She brings an unsettling note of savagery to every action, be it housework, childcare or sex

But there’s a telling moment in a scene near the start of the film: a locked shot captures the couple as they arrive, for the first time, at what will be their new home. Despite a liberating sense of light and space, Ramsay’s choice of a tight, squarer Academy aspect ratio makes it feel as though the walls are already closing in. We view the couple in the distance through two aligned door frames – it looks ominously like a cage within a cage within a cage.

The project dates back to 2020, when Martin Scorsese’s book group read the novel Die, My Love by the Argentinian author Ariana Harwicz. Scorsese, who is an executive producer on the film, sent the book to Lawrence’s production company, urging her to consider Grace as a potential role for herself. Scorsese, it’s reported, was convinced that no other actor could do justice to the complex character. He may well be correct: Lawrence is thrillingly uninhibited and physically impulsive. Her Grace brings an unsettling note of savagery to every action, be it housework, childcare or the increasingly rare instances of sex with the wide-eyed and apprehensive Jackson. Pacing restlessly around the farmhouse, she is like a snared animal that would chew off its own limb to escape.
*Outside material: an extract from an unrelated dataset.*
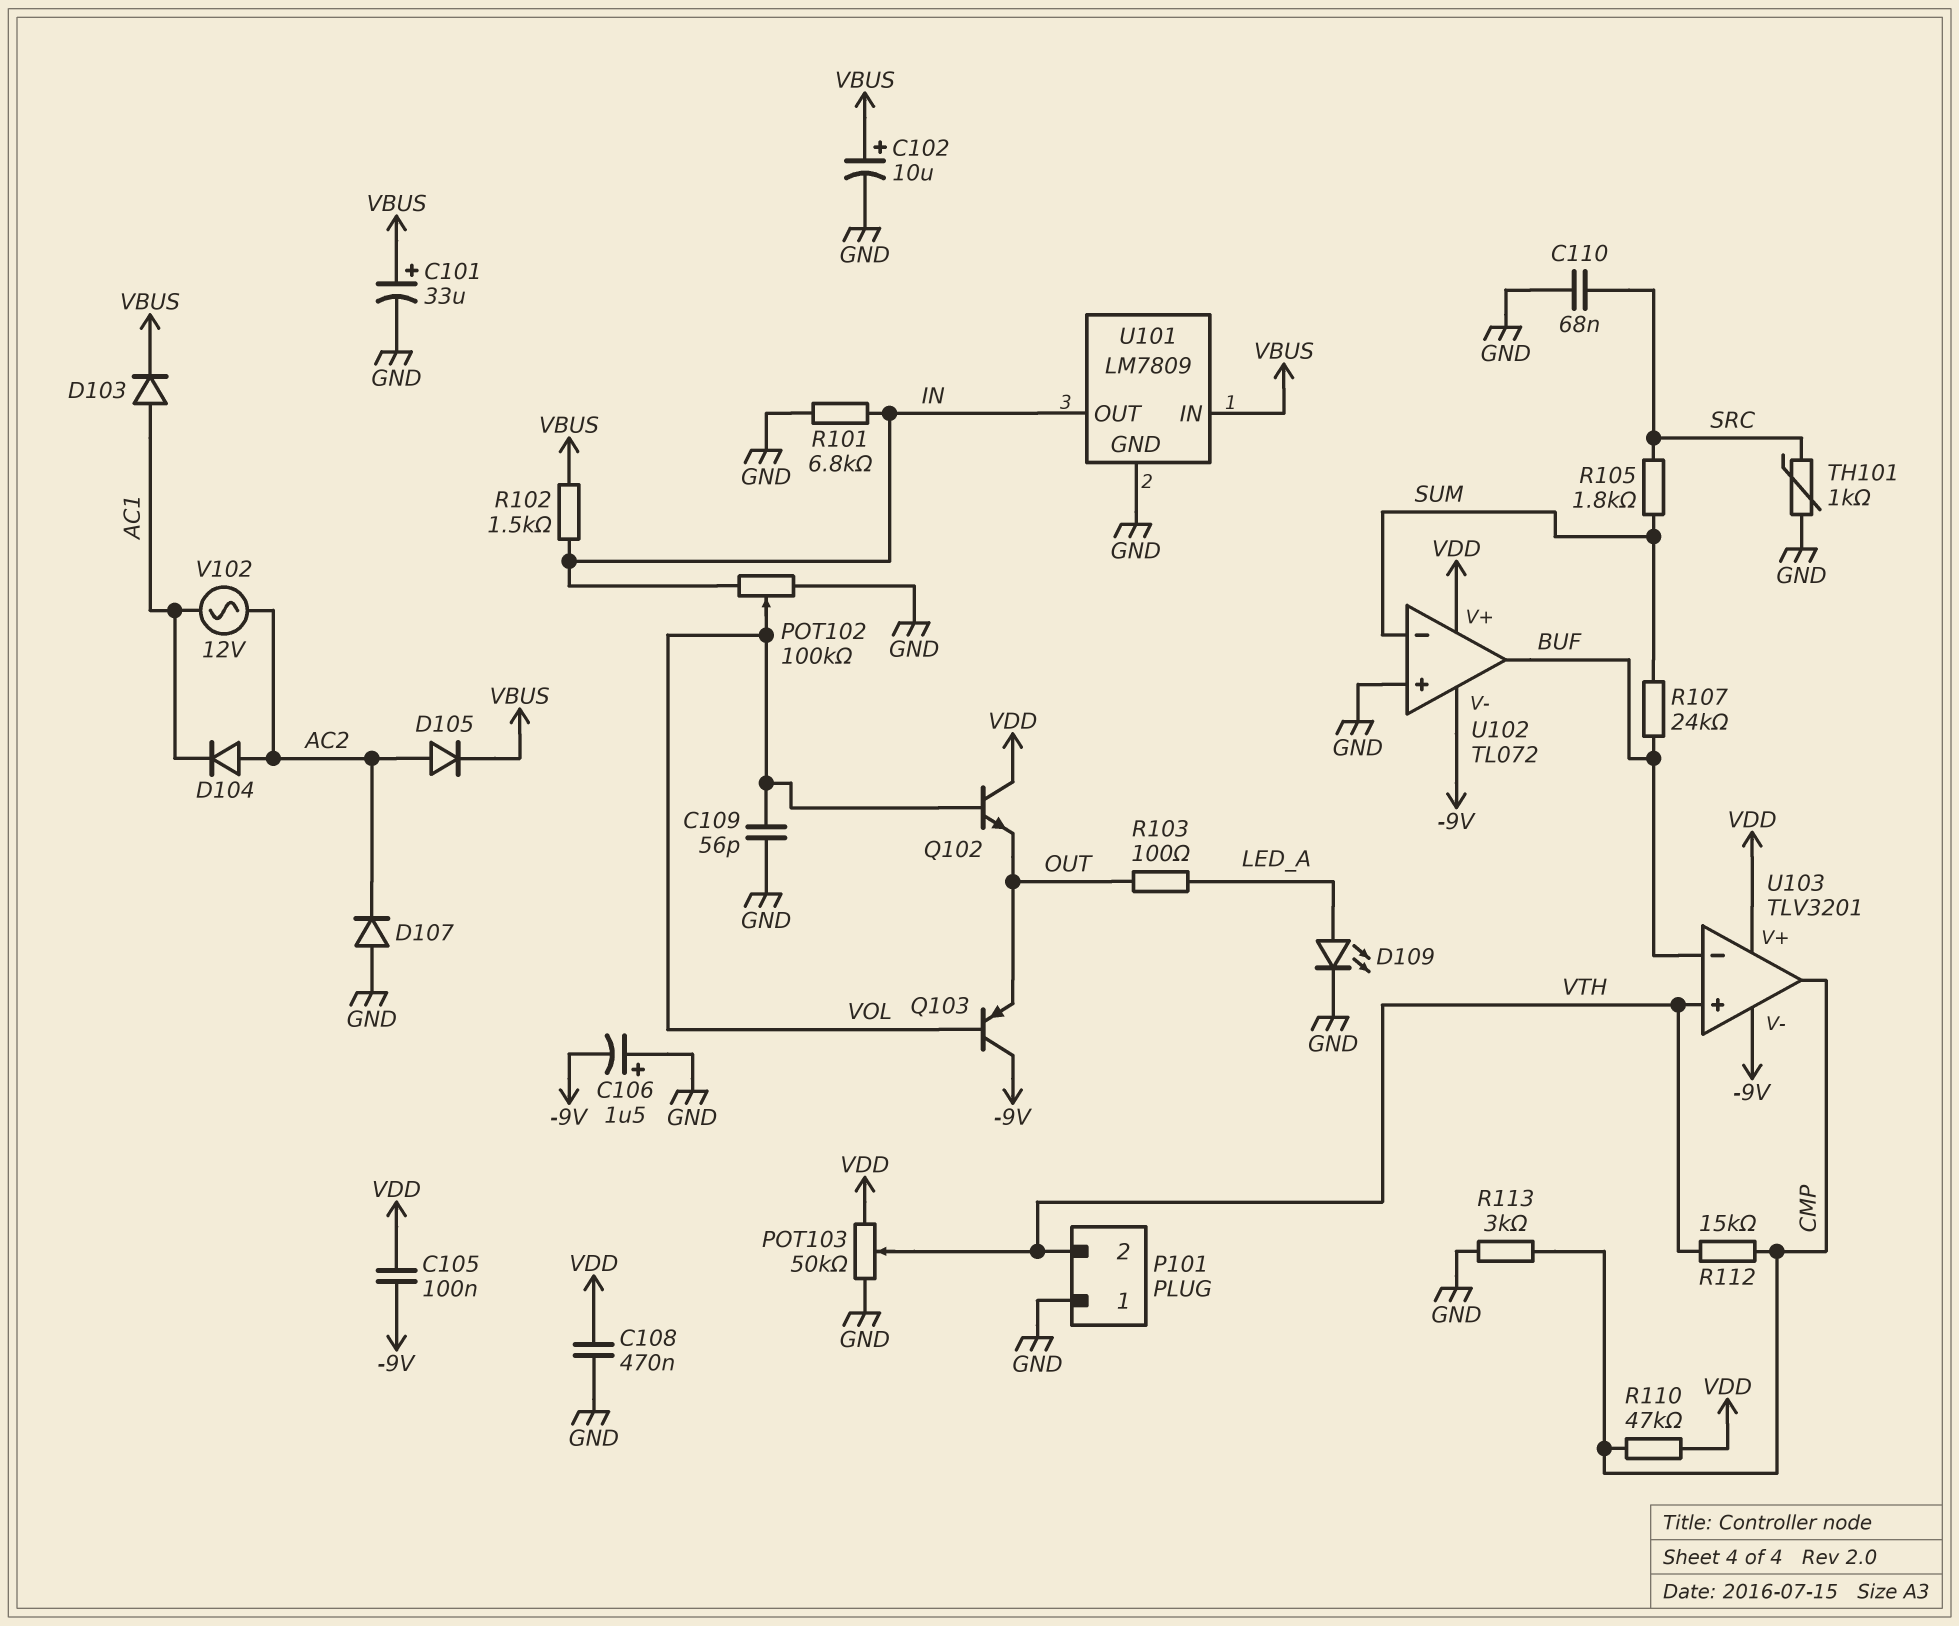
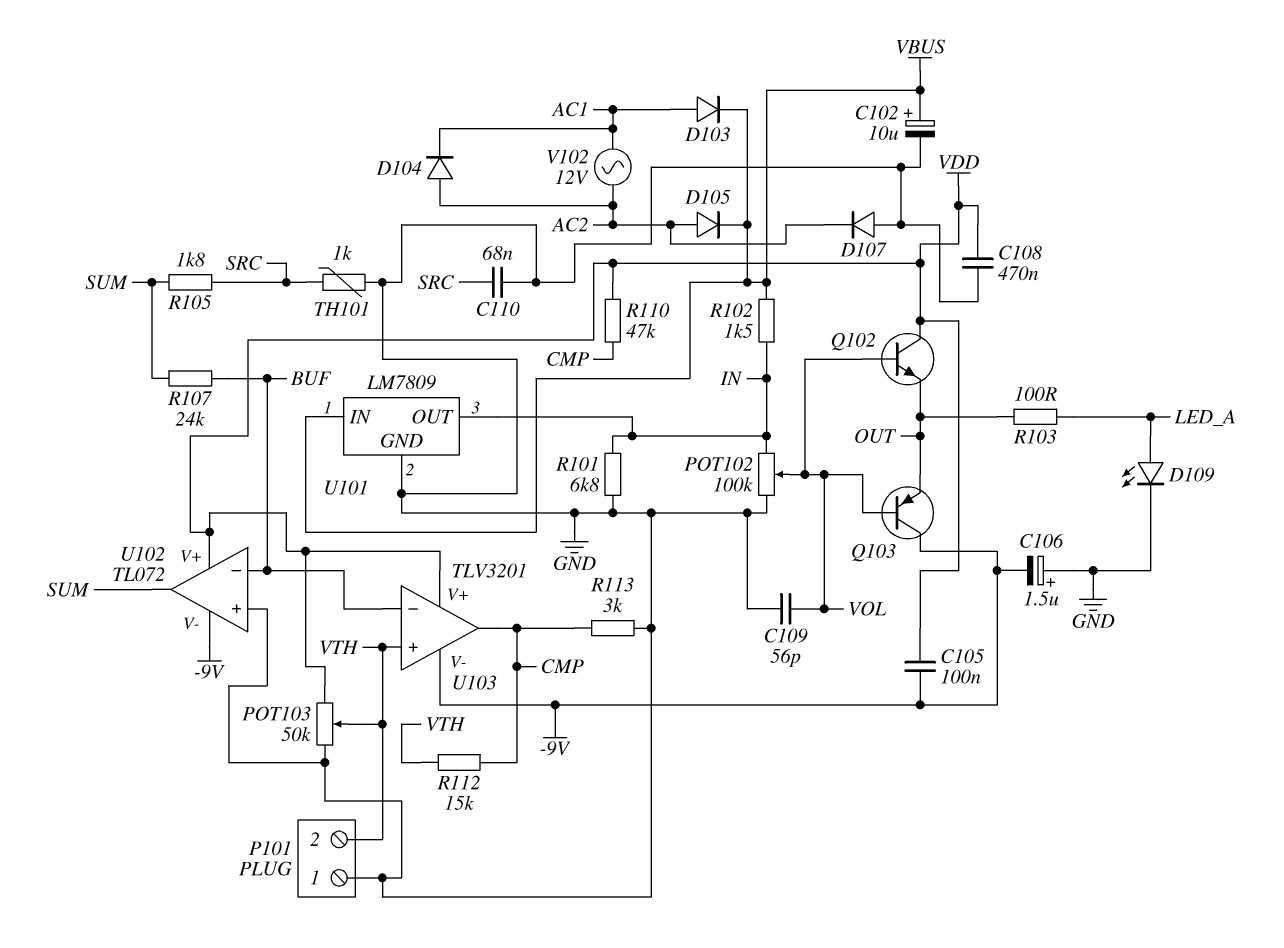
C101: 33uF (plus VBUS, minus GND) -> none
U102 pin in-: SUM -> BUF
U102 pin out: BUF -> SUM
Ramsay is an astute match of director to material. Working once again with Seamus McGarvey, the cinematographer on her 2011 film We Need to Talk About Kevin (another shattering exploration of dysfunctional motherhood), Ramsay blurs the division between reality and fantasy. Sleepless nights – or waking dreams perhaps – are shot in a blue-grey half-light that makes the trees and the corn fields seem ghostly and impermanent. And her choice of music is, as always, bracingly unexpected, including a particularly effective use of the effervescent 1980s cheerleader pop hit Mickey by Toni Basil. At first, it seems joyful and energetic, as Grace bops around the empty rooms of her house. But with repetition and jagged edits, the peppy enthusiasm of the song starts to take on a manic and deranged flavour: Grace’s flailing dance moves become spasmodic and wild, as if pushing her body to the brink just to feel something.

Perhaps the least successful aspect of the film is an ambiguous, presumably fantastical ending that invites multiple interpretations, none of which sit entirely comfortably with the rest of the picture. Is Grace walking away from everything, including her child? That’s hard to reconcile with the connection she feels with the baby. Perhaps it symbolises rebirth and rebuilding from the ashes of a breakdown? Or maybe Grace just wants to burn the whole world to the ground. She certainly wouldn’t be the first new mother to feel that way.